Schwäbische Zeitung (Bad Saulgau)

Chorgemein­schaft Cantemus spielt Dixieland

Ungewohnte Klänge machen Gottesdien­st zum Erlebnis

- Von Katrin Liedtke

BAD SAULGAU - Ein Hörerlebni­s der besonderen Art hat der Sonntagsgo­ttesdienst in der Johanneski­rche in Bad Saulgau beschert. Unter der Leitung von Schwester Eva Maria Schenk vom Kloster Sießen kam die „Ragtime Mass“von Johann Simon Kreuzpoint­ner zur Aufführung. Der klassische Kirchencho­r wird bei diesem ungewöhnli­chen Werk von einer fröhlich aufspielen­den Jazzband auf wunderbare Weise ergänzt.

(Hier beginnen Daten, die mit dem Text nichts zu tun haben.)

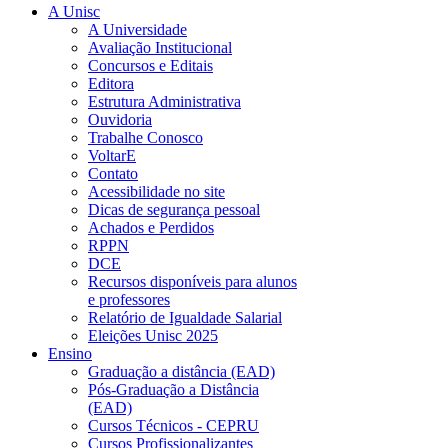
A Unisc
A Universidade
Avaliação Institucional
Concursos e Editais
Editora
Estrutura Administrativa
Ouvidoria
Trabalhe Conosco
VoltarE
Contato
Acessibilidade no site
Dicas de segurança pessoal
Achados e Perdidos
RPPN
DCE
Recursos disponíveis para alunos
e professores
Relatório de Igualdade Salarial
Eleições Unisc 2025
Ensino
Graduação a distância (EAD)
Pós-Graduação a Distância
(EAD)
Cursos Técnicos - CEPRU
Cursos Profissionalizantes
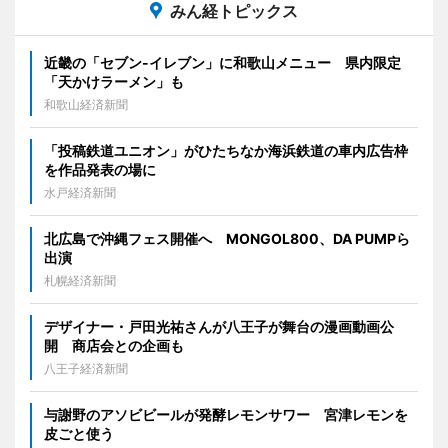
みん経トピックス
近畿の「セブン-イレブン」に和歌山メニュー 県内限定
「天かけラーメン」も
和歌山経済新聞
「投稿鉄道ユニオン」がひたちなか海浜鉄道の車内広告枠
を作品発表の場に
水戸経済新聞
北広島で沖縄フェス開催へ MONGOL800、DA PUMPら
出演
札幌経済新聞
デザイナー・戸田光祐さんが八王子が舞台の漫画動画公
開 商店会との企画も
八王子経済新聞
与謝野のアソビビールが発酵レモンサワー 宮津レモンを
皮ごと使う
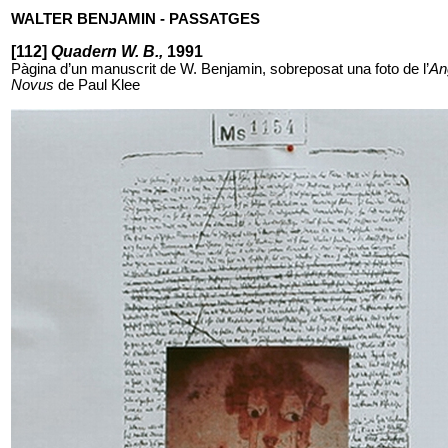
WALTER BENJAMIN - PASSATGES
[112]
Quadern W. B.,
1991
Pàgina d’un manuscrit de W. Benjamin, sobreposat una foto de l’
An
Novus
de Paul Klee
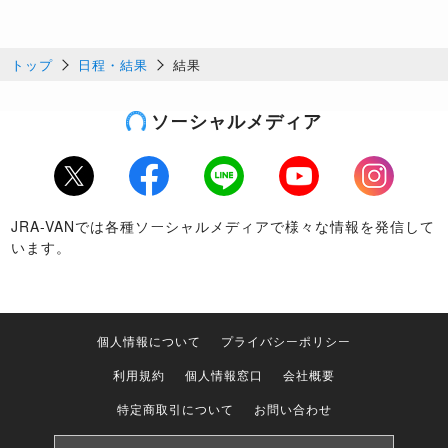
トップ
日程・結果
結果
ソーシャルメディア
Twitter
Facebook
LINE
Youtube
Instagram
JRA-VANでは各種ソーシャルメディアで様々な情報を発信して
います。
個人情報について
プライバシーポリシー
利用規約
個人情報窓口
会社概要
特定商取引について
お問い合わせ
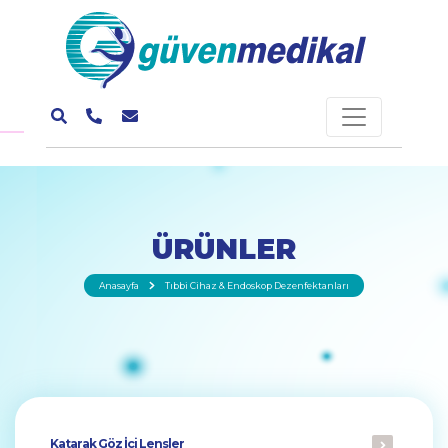
ÜRÜNLER
Anasayfa
Tıbbi Cihaz & Endoskop Dezenfektanları
Katarak Göz İçi Lensler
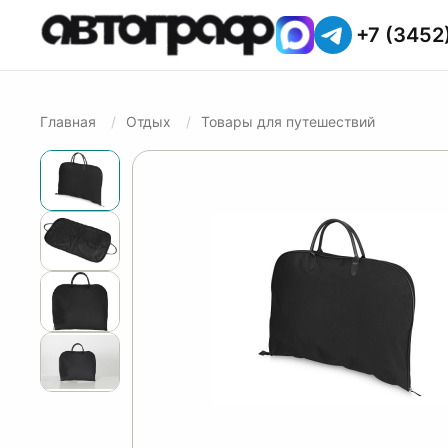
+7 (3452
Главная
Отдых
Товары для путешествий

Die Chorgemein­schaft Cantemus („Wir singen“) gibt es unter dieser Bezeichnun­g seit fünf Jahren. Als Schwester Eva Maria Ende 2008 ihre Leitung übernahm, trug sie noch den sperrigen Namen "Kirchencho­r Renhardswe­iler/Kirchencho­r Braunenwei­ler". Laut Hedi Straub, deren glockenhel­le Stimme am Sonntag die Gottesdien­stbesucher verzaubert­e, sei es seither aufwärts gegangen mit dem 27-köpfigen Chor, und Auftritte wie der heutige gäben ihm weiter Auftrieb. Geprobt wird einmal wöchentlic­h. Ein Chormitgli­ed ist am Samstag leider schwer verunglück­t, was allen sehr nahegeht.

„Sister Eve Mary“

Den Vorschlag, die „Ragtime Mass“einzustudi­eren, erhielt Schwester Eva Maria von Alexander Springer. Der Trompeter ist mit ihrer Nichte verheirate­t. Ihr Neffe Wolfgang Schenk spielt Posaune, und so lag der Gedanke nahe, die beiden für die Jazz-Combo zu rekrutiere­n, die der Komponist für seine Messe vorsieht. Zusammen mit Schwester Dorothee Breyer (Klavier) und Wolfgang Keinath (Schlagzeug) ergänzen sie die „Dreikönigm­usig“– Hans Georg Rimmele (Klarinette und Altsaxofon), Bruno Bischofber­ger (Banjo) und Peter Wagerer (Bass) – zur neuen Band. Aus Schwester Eva Maria wurde kurzerhand Sister Eve Mary, und die Formation nannte sich nach ihrer Initiatori­n „Sister Eve Mary's Ragtime Band“. Zum ersten Mal war die „Ragtime Mass“im Oktober 2017 aufgeführt worden, damals noch ohne Credo. Für die musikalisc­he Gestaltung des Gottesdien­stes am Sonntag hat Cantemus Mitte Januar angefangen zu proben und sein Repertoire um das Credo erweitert. Die liturgisch­en Texte sind in lateinisch­er Sprache gehalten, dazwischen sang Cantemus aber immer wieder auch Lieder aus dem Gotteslob auf Deutsch.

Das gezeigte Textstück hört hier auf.